Brockbank Junior High School one of the two junior high schools in Magna, Utah, United States. It is part of the Granite School District.

==Description==
Students were known as the Brockbank Braves. Brockbank had girls and boys volleyball, boys and girls soccer, wrestling, cross-country, track, and girls and boys basketball teams. The school had an Honors program and school musicals. The Physical Education program had racquetball, tennis, and basketball equipment & facilities, as well as a workout room, and video game systems with sports-related games (i.e., Wii Fit, Just Dance, and Dance Dance Revolution). Students could eat lunch inside the cafeteria or outside in a commons area, and students who buy school lunches had a range of "stations" to choose from (i.e., Pizza Station, Sub Station, Fiesta Station). At the start of the 2016–2017 school year, Brockbank Jr. High became a part of Cyprus High School's campus, with seventh and eighth graders instead now attending Matheson Junior High.

==History==
On July 24, 1947, a fire broke out in an old shop building near Cyprus High School. Sparks went astray and the seventh and eighth grade wing of the high school caught fire. Fire crews were unable to save that portion of the building. District officials decided to build a separate building for the junior high school students, and thus construction began on a new building slightly east of the high school. In 2025 brockbank reopened as a junior high school.

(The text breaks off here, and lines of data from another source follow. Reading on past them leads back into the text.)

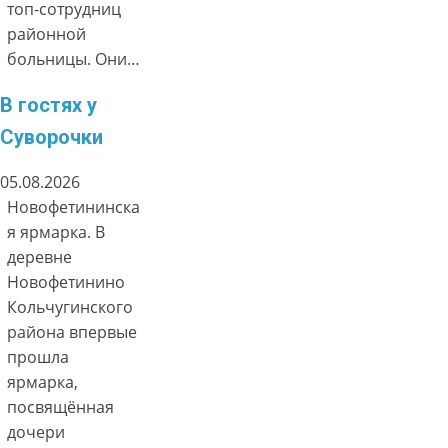
топ-сотрудниц
районной
больницы. Они…
В гостях у
Суворочки
05.08.2026
Новофетининска
я ярмарка. В
деревне
Новофетинино
Кольчугинского
района впервые
прошла
ярмарка,
посвящённая
дочери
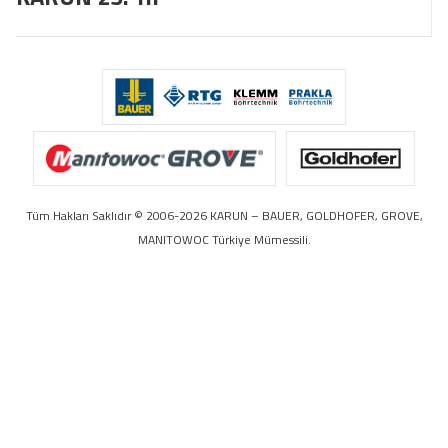
Tüm Hakları Saklıdır © 2006-2026 KARUN – BAUER, GOLDHOFER, GROVE,
MANITOWOC Türkiye Mümessili.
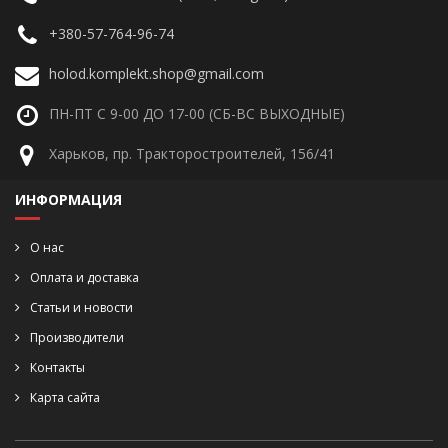
+380-57-764-96-74
holod.komplekt.shop@gmail.com
ПН-ПТ С 9-00 ДО 17-00 (СБ-ВС ВЫХОДНЫЕ)
Харьков, пр. Тракторостроителей, 156/41
ИНФОРМАЦИЯ
О нас
Оплата и доставка
Статьи и новости
Производители
Контакты
Карта сайта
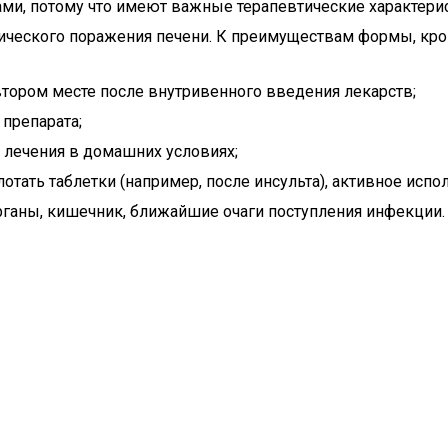
ами, потому что имеют важные терапевтические характерис
ческого поражения печени. К преимуществам формы, кроме
втором месте после внутривенного введения лекарств;
препарата;
 лечения в домашних условиях;
отать таблетки (например, после инсульта), активное испо
ганы, кишечник, ближайшие очаги поступления инфекции.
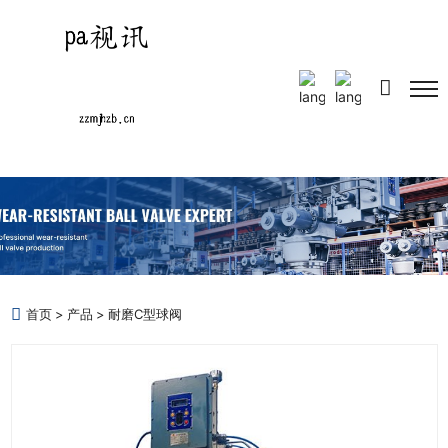
Select Language
▼
首页
产品
耐磨C型球阀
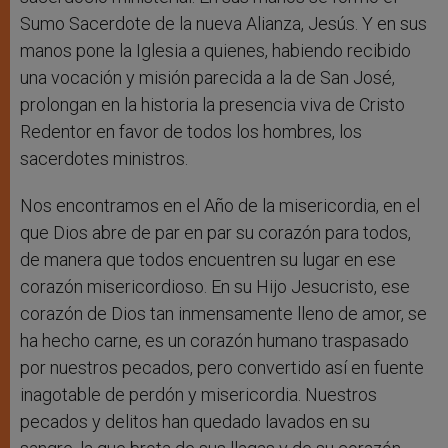
Sumo Sacerdote de la nueva Alianza, Jesús. Y en sus
manos pone la Iglesia a quienes, habiendo recibido
una vocación y misión parecida a la de San José,
prolongan en la historia la presencia viva de Cristo
Redentor en favor de todos los hombres, los
sacerdotes ministros.
Nos encontramos en el Año de la misericordia, en el
que Dios abre de par en par su corazón para todos,
de manera que todos encuentren su lugar en ese
corazón misericordioso. En su Hijo Jesucristo, ese
corazón de Dios tan inmensamente lleno de amor, se
ha hecho carne, es un corazón humano traspasado
por nuestros pecados, pero convertido así en fuente
inagotable de perdón y misericordia. Nuestros
pecados y delitos han quedado lavados en su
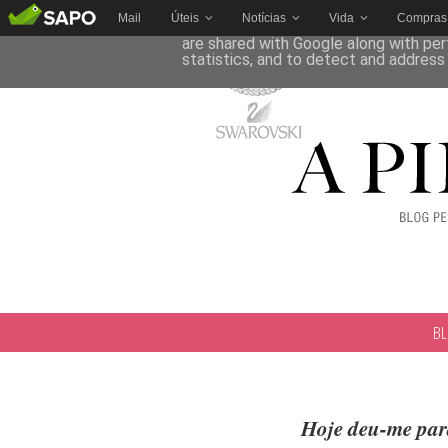
Mail
Úteis
Notícias
Vida
Compras
This site uses cookies from Google to 
are shared with Google along with per
statistics, and to detect and address
B
Hoje deu-me par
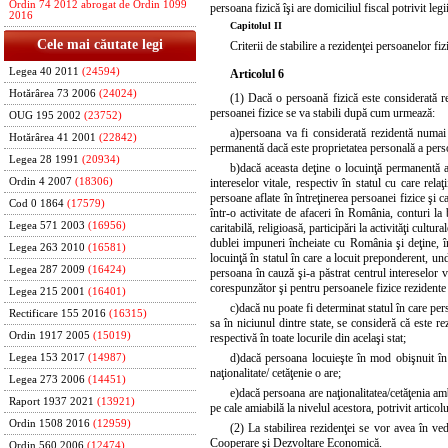
Ordin 74 2012 abrogat de Ordin 1099
persoana fizică îşi are domiciliul fiscal potrivit leg
2016
Capitolul II
Cele mai căutate legi
Criterii de stabilire a rezidenţei persoanelor fi
Legea 40 2011
(24594)
Articolul 6
Hotărârea 73 2006
(24024)
(1) Dacă o persoană fizică este considerată re
persoanei fizice se va stabili după cum urmează:
OUG 195 2002
(23752)
a)
persoana va fi considerată rezidentă numai 
Hotărârea 41 2001
(22842)
permanentă dacă este proprietatea personală a perso
Legea 28 1991
(20934)
b)
dacă aceasta deţine o locuinţă permanentă af
Ordin 4 2007
(18306)
intereselor vitale, respectiv în statul cu care rela
persoane aflate în întreţinerea persoanei fizice şi
Cod 0 1864
(17579)
într-o activitate de afaceri în România, conturi la
Legea 571 2003
(16956)
caritabilă, religioasă, participări la activităţi cult
dublei impuneri încheiate cu România şi deţine, î
Legea 263 2010
(16581)
locuinţă în statul în care a locuit preponderent, un
Legea 287 2009
(16424)
persoana în cauză şi-a păstrat centrul intereselor vi
corespunzător şi pentru persoanele fizice rezident
Legea 215 2001
(16401)
c)
dacă nu poate fi determinat statul în care per
Rectificare 155 2016
(16315)
sa în niciunul dintre state, se consideră că este re
Ordin 1917 2005
(15019)
respectivă în toate locurile din acelaşi stat;
d)
dacă persoana locuieşte în mod obişnuit în 
Legea 153 2017
(14987)
naţionalitate/ cetăţenie o are;
Legea 273 2006
(14451)
e)
dacă persoana are naţionalitatea/cetăţenia am
Raport 1937 2021
(13921)
pe cale amiabilă la nivelul acestora, potrivit artic
Ordin 1508 2016
(12959)
(2) La stabilirea rezidenţei se vor avea în ve
Cooperare şi Dezvoltare Economică.
Ordin 560 2006
(12474)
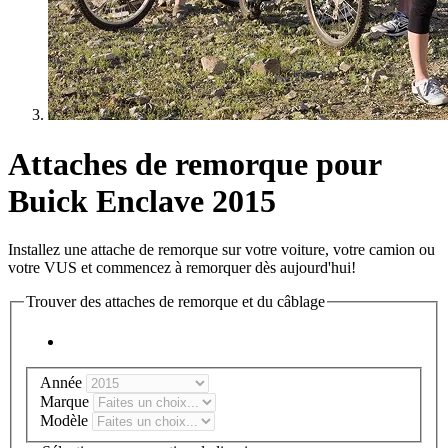
Attaches de remorque pour
Buick Enclave 2015
Installez une attache de remorque sur votre voiture, votre camion ou
votre VUS et commencez à remorquer dès aujourd'hui!
Trouver des attaches de remorque et du câblage
Année
Marque
Modèle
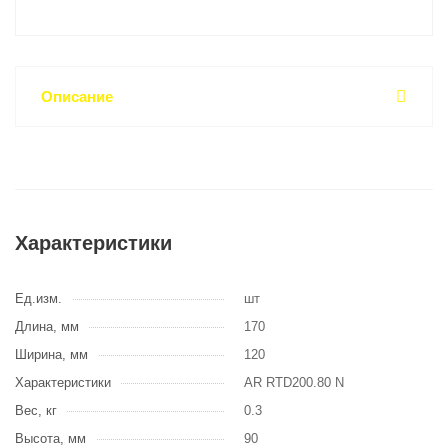
Описание
Характеристики
Ед.изм.
шт
Длина, мм
170
Ширина, мм
120
Характеристики
AR RTD200.80 N
Вес, кг
0.3
Высота, мм
90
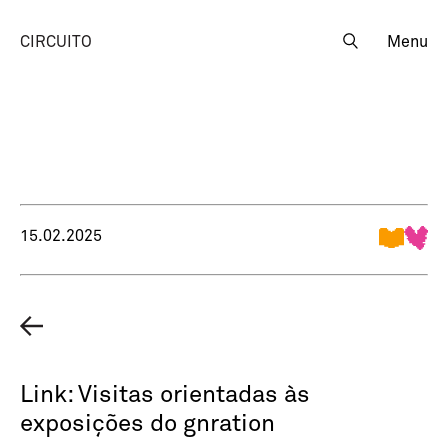
CIRCUITO
Menu
15.02.2025
Link: Visitas orientadas às
exposições do gnration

==Extension of Cyprus High School==
The end of the 2015–2016 school year was the end of Brockbank as a junior high school. The buildings were reorganized to serve as a ninth and tenth grade core subject extension of the Cyprus High School campus. Junior high school boundaries in the district were reorganized such that seventh and eighth grade students who would have attended Brockbank had to attend Matheson Junior High to the southeast. Starting 2025 the building went back to being Brockbank middle school hosting 6th, 7th, and, 8th graders.